• **Problem to work on**:
Copy out all of the data below exactly, so that no word differs from the original.

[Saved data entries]
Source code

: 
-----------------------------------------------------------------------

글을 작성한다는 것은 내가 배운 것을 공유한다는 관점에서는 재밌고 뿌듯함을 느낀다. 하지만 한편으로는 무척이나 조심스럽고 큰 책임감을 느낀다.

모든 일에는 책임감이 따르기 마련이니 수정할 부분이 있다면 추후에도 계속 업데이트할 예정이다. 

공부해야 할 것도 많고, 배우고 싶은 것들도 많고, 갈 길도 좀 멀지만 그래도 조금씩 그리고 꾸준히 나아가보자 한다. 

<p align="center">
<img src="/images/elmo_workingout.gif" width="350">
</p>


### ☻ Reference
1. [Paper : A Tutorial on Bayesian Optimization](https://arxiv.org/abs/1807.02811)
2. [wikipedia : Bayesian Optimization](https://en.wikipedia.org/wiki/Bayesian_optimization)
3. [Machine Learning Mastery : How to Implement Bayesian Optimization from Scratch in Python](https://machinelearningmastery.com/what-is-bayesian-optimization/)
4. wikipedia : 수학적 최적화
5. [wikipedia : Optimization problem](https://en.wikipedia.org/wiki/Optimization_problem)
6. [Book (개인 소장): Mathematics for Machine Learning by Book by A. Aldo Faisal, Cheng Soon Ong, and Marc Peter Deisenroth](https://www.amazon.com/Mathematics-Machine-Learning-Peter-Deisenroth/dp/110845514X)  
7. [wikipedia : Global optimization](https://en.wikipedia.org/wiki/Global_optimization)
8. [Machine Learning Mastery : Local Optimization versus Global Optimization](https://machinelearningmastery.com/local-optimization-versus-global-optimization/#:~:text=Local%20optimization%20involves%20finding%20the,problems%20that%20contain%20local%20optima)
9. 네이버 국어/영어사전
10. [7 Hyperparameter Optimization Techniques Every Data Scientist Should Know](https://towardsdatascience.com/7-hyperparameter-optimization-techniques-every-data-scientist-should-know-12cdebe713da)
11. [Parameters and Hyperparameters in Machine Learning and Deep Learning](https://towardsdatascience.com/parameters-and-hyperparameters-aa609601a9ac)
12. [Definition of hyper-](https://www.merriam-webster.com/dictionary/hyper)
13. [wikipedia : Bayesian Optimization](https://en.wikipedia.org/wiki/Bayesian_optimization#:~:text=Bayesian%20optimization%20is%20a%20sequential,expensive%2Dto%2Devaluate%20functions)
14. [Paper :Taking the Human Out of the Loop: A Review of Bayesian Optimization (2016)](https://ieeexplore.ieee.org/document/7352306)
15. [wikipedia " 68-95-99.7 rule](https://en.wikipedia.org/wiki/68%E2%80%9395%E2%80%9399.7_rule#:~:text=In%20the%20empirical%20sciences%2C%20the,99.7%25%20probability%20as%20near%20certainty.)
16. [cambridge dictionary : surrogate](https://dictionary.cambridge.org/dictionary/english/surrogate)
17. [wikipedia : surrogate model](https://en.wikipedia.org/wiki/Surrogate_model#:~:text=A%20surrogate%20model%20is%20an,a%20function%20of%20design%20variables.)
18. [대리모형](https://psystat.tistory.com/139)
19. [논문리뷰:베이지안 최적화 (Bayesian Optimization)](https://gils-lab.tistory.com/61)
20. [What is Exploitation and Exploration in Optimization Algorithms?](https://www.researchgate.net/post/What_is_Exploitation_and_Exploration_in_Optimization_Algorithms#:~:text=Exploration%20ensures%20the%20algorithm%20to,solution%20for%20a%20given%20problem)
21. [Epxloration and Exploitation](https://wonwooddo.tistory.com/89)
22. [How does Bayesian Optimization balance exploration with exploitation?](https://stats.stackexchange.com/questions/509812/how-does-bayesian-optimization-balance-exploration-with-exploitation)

• **Solution**:
Source code

: 
-----------------------------------------------------------------------

글을 작성한다는 것은 내가 배운 것을 공유한다는 관점에서는 재밌고 뿌듯함을 느낀다. 하지만 한편으로는 무척이나 조심스럽고 큰 책임감을 느낀다.

모든 일에는 책임감이 따르기 마련이니 수정할 부분이 있다면 추후에도 계속 업데이트할 예정이다. 

공부해야 할 것도 많고, 배우고 싶은 것들도 많고, 갈 길도 좀 멀지만 그래도 조금씩 그리고 꾸준히 나아가보자 한다. 

<p align="center">
<img src="/images/elmo_workingout.gif" width="350">
</p>


### ☻ Reference
1. [Paper : A Tutorial on Bayesian Optimization](https://arxiv.org/abs/1807.02811)
2. [wikipedia : Bayesian Optimization](https://en.wikipedia.org/wiki/Bayesian_optimization)
3. [Machine Learning Mastery : How to Implement Bayesian Optimization from Scratch in Python](https://machinelearningmastery.com/what-is-bayesian-optimization/)
4. wikipedia : 수학적 최적화
5. [wikipedia : Optimization problem](https://en.wikipedia.org/wiki/Optimization_problem)
6. [Book (개인 소장): Mathematics for Machine Learning by Book by A. Aldo Faisal, Cheng Soon Ong, and Marc Peter Deisenroth](https://www.amazon.com/Mathematics-Machine-Learning-Peter-Deisenroth/dp/110845514X)  
7. [wikipedia : Global optimization](https://en.wikipedia.org/wiki/Global_optimization)
8. [Machine Learning Mastery : Local Optimization versus Global Optimization](https://machinelearningmastery.com/local-optimization-versus-global-optimization/#:~:text=Local%20optimization%20involves%20finding%20the,problems%20that%20contain%20local%20optima)
9. 네이버 국어/영어사전
10. [7 Hyperparameter Optimization Techniques Every Data Scientist Should Know](https://towardsdatascience.com/7-hyperparameter-optimization-techniques-every-data-scientist-should-know-12cdebe713da)
11. [Parameters and Hyperparameters in Machine Learning and Deep Learning](https://towardsdatascience.com/parameters-and-hyperparameters-aa609601a9ac)
12. [Definition of hyper-](https://www.merriam-webster.com/dictionary/hyper)
13. [wikipedia : Bayesian Optimization](https://en.wikipedia.org/wiki/Bayesian_optimization#:~:text=Bayesian%20optimization%20is%20a%20sequential,expensive%2Dto%2Devaluate%20functions)
14. [Paper :Taking the Human Out of the Loop: A Review of Bayesian Optimization (2016)](https://ieeexplore.ieee.org/document/7352306)
15. [wikipedia " 68-95-99.7 rule](https://en.wikipedia.org/wiki/68%E2%80%9395%E2%80%9399.7_rule#:~:text=In%20the%20empirical%20sciences%2C%20the,99.7%25%20probability%20as%20near%20certainty.)
16. [cambridge dictionary : surrogate](https://dictionary.cambridge.org/dictionary/english/surrogate)
17. [wikipedia : surrogate model](https://en.wikipedia.org/wiki/Surrogate_model#:~:text=A%20surrogate%20model%20is%20an,a%20function%20of%20design%20variables.)
18. [대리모형](https://psystat.tistory.com/139)
19. [논문리뷰:베이지안 최적화 (Bayesian Optimization)](https://gils-lab.tistory.com/61)
20. [What is Exploitation and Exploration in Optimization Algorithms?](https://www.researchgate.net/post/What_is_Exploitation_and_Exploration_in_Optimization_Algorithms#:~:text=Exploration%20ensures%20the%20algorithm%20to,solution%20for%20a%20given%20problem)
21. [Epxloration and Exploitation](https://wonwooddo.tistory.com/89)
22. [How does Bayesian Optimization balance exploration with exploitation?](https://stats.stackexchange.com/questions/509812/how-does-bayesian-optimization-balance-exploration-with-exploitation)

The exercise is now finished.